Last week I posted some observations based on using the Computer Vision API (part of the Azure Cognitive Services) in an attempt to read text content from complex images. For these experiments I’ve chosen to use Pokémon cards as they contain a large variety of fonts and font sizes, and do not use a basic grid for displaying all text.
Today I’ve taken some time to do a comparative test with the same images using the text detection feature within Google Cloud Vision API (which at the time of writing is also still in preview).
The simplicity of creating a test client was on-par with the Azure service, again requiring only three lines of code once the client library and SDK were installed.
There are a few observable differences in the way Google and Azure services have been constructed;
- Azure Computer Vision API attempts to break all text down to regions, lines, and words – while the Google Cloud Vision API only identifies individual words.
- Azure Computer Vision API attempts to identify the orientation of the image based on the words detected
- Azure Computer Vision API returns graphical boundaries as rectangles, while Google Cloud Vision API uses polygons. This allows the Google service to more accurately deal with angled text, and mitigates the lack of orientation detection.
Using the Google Cloud Vision API, the orientation could be derived based on the co-ordinates provided.

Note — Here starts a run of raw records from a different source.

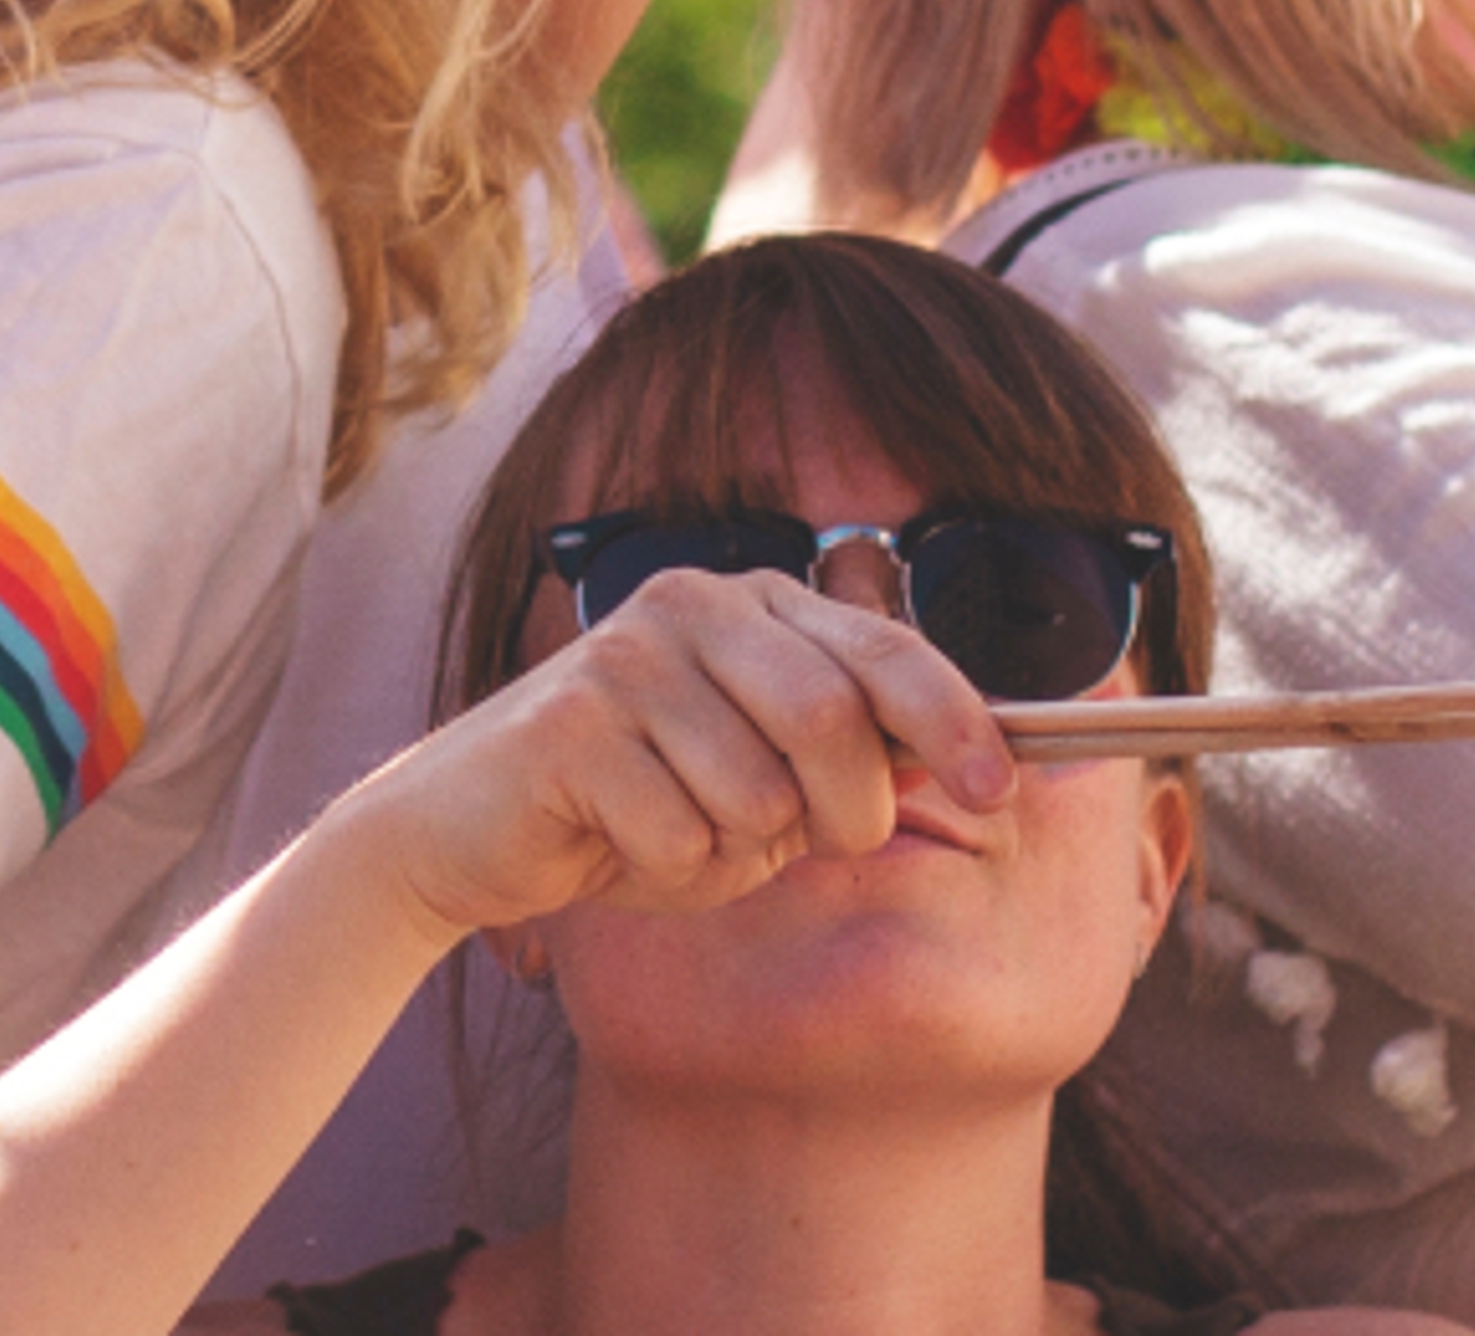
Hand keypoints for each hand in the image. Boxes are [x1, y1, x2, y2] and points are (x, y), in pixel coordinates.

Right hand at [342, 569, 1011, 952]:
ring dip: (737, 850)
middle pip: (832, 719)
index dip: (954, 717)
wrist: (475, 828)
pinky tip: (619, 840)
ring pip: (757, 793)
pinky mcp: (570, 721)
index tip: (999, 787)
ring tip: (680, 829)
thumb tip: (976, 762)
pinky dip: (670, 871)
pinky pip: (678, 838)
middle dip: (843, 811)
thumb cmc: (641, 806)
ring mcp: (625, 656)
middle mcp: (691, 604)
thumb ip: (847, 759)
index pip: (883, 650)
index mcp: (751, 604)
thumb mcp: (763, 781)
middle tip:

Using the longest word returned one can generally assume that the longest side on the bounding polygon represents the horizontal axis of a properly orientated image.
The Google Cloud Vision API also makes an attempt to group all text into a single ‘description’ value containing an approximation of all the identified words in the correct order. This works well for standard text where the topmost point of the bound polygons for each word align – however images where the polygons are bottom-aligned (due to different font-sizes) the description is in reverse order.
Text Detection Comparison
The results comparison results varied from card-to-card, but overall on comparison of the two services the Google Cloud Vision API appears slightly more accurate.
Clean Image Comparison
The following examples are an example of the results based on a ‘clean image’ – in this case Servine provided the best results in both APIs.
- Both APIs did a good job of reading clear blocks of text, including content in a very small (but non-italic) font.
- Neither service identified word ‘Ability’, presumably due to the font/style used.
- Neither service correctly identified the small/italic text correctly (Evolves from Snivy)
- Neither service identified the font change for the numeric ‘1’ in STAGE1
Lower Quality Images
Lower quality images resulted in much bigger differences between the Vision APIs provided by Azure and Google, with the Google Cloud Vision API providing much more accurate text recognition.
Although the Azure Computer Vision API does include more helpful features (such as identifying image orientation and pre-grouping regions and lines of text), the text detection exhibited by the Google Cloud Vision API was far more accurate when using lower-quality images.